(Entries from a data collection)
— Start —

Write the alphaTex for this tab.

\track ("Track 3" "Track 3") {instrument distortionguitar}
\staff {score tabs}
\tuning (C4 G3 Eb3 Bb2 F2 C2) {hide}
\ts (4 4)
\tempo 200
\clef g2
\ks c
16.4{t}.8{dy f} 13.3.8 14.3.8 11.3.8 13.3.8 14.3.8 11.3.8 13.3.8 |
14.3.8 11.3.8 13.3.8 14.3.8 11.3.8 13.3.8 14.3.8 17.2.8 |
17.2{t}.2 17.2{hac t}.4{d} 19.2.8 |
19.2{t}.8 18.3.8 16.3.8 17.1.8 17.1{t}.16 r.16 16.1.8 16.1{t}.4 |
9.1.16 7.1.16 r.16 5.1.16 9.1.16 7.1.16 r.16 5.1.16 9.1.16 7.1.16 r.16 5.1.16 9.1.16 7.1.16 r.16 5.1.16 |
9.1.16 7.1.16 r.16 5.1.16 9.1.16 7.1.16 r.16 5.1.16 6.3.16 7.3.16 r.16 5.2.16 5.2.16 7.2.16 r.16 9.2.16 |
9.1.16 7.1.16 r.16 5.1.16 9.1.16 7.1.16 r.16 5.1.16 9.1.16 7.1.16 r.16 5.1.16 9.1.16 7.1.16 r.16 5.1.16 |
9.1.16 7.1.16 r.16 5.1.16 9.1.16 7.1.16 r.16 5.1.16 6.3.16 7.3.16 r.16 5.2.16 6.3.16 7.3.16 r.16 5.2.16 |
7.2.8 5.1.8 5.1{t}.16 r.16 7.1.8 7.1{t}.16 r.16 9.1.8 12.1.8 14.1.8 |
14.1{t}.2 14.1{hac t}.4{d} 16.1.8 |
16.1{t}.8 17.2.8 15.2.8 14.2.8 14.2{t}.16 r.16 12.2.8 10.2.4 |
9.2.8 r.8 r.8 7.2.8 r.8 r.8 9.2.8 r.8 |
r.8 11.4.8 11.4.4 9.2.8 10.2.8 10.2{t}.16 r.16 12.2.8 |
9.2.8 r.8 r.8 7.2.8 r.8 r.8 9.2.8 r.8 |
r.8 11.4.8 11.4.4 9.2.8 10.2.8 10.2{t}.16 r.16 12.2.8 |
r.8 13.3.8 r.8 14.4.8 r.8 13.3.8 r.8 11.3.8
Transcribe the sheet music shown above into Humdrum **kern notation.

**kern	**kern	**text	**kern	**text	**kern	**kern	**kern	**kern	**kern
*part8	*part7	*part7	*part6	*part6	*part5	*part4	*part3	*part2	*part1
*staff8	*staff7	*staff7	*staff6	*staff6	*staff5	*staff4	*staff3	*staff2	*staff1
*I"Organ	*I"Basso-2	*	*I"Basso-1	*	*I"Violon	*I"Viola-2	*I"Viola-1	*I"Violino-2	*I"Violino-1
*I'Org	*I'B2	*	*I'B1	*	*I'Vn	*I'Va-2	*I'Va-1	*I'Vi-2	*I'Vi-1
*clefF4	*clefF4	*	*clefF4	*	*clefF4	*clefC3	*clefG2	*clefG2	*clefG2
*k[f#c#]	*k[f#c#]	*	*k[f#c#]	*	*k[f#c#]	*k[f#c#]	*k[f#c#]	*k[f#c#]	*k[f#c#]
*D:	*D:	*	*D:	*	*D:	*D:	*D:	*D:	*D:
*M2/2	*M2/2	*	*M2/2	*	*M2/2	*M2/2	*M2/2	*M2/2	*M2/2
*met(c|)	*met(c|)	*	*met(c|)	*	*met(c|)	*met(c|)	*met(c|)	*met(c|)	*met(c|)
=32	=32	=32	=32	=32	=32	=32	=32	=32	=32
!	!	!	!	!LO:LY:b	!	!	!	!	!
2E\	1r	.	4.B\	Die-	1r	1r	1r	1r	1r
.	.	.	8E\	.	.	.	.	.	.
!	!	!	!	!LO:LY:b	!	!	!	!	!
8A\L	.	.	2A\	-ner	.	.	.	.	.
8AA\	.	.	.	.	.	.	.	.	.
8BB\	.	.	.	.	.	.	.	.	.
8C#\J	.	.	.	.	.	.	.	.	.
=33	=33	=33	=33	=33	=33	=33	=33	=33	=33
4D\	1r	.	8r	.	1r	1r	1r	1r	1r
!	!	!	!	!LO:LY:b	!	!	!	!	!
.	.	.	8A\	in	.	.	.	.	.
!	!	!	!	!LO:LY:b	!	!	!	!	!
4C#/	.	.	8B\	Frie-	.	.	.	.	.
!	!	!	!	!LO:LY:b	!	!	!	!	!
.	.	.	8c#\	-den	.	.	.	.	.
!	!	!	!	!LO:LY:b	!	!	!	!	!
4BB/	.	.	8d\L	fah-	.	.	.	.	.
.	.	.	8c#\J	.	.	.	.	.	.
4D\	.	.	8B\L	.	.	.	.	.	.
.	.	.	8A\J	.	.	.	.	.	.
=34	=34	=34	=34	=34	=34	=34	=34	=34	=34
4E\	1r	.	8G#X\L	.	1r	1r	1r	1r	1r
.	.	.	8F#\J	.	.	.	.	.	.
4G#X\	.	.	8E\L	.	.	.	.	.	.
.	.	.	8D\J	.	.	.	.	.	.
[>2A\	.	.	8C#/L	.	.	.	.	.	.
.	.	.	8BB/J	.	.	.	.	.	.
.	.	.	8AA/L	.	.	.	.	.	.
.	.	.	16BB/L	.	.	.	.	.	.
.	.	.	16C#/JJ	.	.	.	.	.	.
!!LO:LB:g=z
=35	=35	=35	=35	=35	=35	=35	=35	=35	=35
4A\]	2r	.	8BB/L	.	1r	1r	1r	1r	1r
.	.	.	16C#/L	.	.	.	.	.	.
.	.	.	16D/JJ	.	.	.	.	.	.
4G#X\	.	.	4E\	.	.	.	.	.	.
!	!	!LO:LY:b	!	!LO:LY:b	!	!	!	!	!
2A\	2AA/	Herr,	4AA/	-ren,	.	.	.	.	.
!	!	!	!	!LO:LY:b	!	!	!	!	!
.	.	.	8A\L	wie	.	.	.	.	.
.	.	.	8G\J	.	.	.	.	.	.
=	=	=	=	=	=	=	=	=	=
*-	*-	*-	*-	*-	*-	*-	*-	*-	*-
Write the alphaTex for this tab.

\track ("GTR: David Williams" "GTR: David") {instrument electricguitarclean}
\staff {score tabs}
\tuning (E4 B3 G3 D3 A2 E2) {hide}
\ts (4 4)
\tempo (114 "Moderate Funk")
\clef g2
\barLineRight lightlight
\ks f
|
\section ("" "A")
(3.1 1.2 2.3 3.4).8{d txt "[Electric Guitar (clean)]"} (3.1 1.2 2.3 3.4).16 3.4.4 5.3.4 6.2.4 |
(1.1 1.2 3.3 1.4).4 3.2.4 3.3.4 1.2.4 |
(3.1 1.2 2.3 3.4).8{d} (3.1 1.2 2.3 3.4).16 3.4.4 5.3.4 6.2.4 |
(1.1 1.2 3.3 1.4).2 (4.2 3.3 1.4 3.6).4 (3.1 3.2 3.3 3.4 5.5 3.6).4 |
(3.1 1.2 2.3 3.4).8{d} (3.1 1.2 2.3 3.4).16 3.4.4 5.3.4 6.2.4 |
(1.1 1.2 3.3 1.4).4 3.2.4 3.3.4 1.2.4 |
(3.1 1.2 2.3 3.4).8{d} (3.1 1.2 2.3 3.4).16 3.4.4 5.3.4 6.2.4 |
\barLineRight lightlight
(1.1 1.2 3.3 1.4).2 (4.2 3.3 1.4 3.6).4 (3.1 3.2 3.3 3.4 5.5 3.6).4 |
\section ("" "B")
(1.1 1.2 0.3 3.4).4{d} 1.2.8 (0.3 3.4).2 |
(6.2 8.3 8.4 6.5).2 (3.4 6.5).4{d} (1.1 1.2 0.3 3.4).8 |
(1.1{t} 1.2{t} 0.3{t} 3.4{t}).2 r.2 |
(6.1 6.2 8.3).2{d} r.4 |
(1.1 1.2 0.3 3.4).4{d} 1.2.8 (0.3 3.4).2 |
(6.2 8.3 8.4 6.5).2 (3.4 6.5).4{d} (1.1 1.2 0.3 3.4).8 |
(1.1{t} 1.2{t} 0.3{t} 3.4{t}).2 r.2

— End —

• _STATED PROBLEM_: Reproduce, character for character, the stretch from the first line of the entries through the line containing "Transcribe the sheet", with both boundary lines included.

• _CORRECT ANSWER_:
Write the alphaTex for this tab.

\track ("Track 3" "Track 3") {instrument distortionguitar}
\staff {score tabs}
\tuning (C4 G3 Eb3 Bb2 F2 C2) {hide}
\ts (4 4)
\tempo 200
\clef g2
\ks c
16.4{t}.8{dy f} 13.3.8 14.3.8 11.3.8 13.3.8 14.3.8 11.3.8 13.3.8 |
14.3.8 11.3.8 13.3.8 14.3.8 11.3.8 13.3.8 14.3.8 17.2.8 |
17.2{t}.2 17.2{hac t}.4{d} 19.2.8 |
19.2{t}.8 18.3.8 16.3.8 17.1.8 17.1{t}.16 r.16 16.1.8 16.1{t}.4 |
9.1.16 7.1.16 r.16 5.1.16 9.1.16 7.1.16 r.16 5.1.16 9.1.16 7.1.16 r.16 5.1.16 9.1.16 7.1.16 r.16 5.1.16 |
9.1.16 7.1.16 r.16 5.1.16 9.1.16 7.1.16 r.16 5.1.16 6.3.16 7.3.16 r.16 5.2.16 5.2.16 7.2.16 r.16 9.2.16 |
9.1.16 7.1.16 r.16 5.1.16 9.1.16 7.1.16 r.16 5.1.16 9.1.16 7.1.16 r.16 5.1.16 9.1.16 7.1.16 r.16 5.1.16 |
9.1.16 7.1.16 r.16 5.1.16 9.1.16 7.1.16 r.16 5.1.16 6.3.16 7.3.16 r.16 5.2.16 6.3.16 7.3.16 r.16 5.2.16 |
7.2.8 5.1.8 5.1{t}.16 r.16 7.1.8 7.1{t}.16 r.16 9.1.8 12.1.8 14.1.8 |
14.1{t}.2 14.1{hac t}.4{d} 16.1.8 |
16.1{t}.8 17.2.8 15.2.8 14.2.8 14.2{t}.16 r.16 12.2.8 10.2.4 |
9.2.8 r.8 r.8 7.2.8 r.8 r.8 9.2.8 r.8 |
r.8 11.4.8 11.4.4 9.2.8 10.2.8 10.2{t}.16 r.16 12.2.8 |
9.2.8 r.8 r.8 7.2.8 r.8 r.8 9.2.8 r.8 |
r.8 11.4.8 11.4.4 9.2.8 10.2.8 10.2{t}.16 r.16 12.2.8 |
r.8 13.3.8 r.8 14.4.8 r.8 13.3.8 r.8 11.3.8
Transcribe the sheet music shown above into Humdrum **kern notation.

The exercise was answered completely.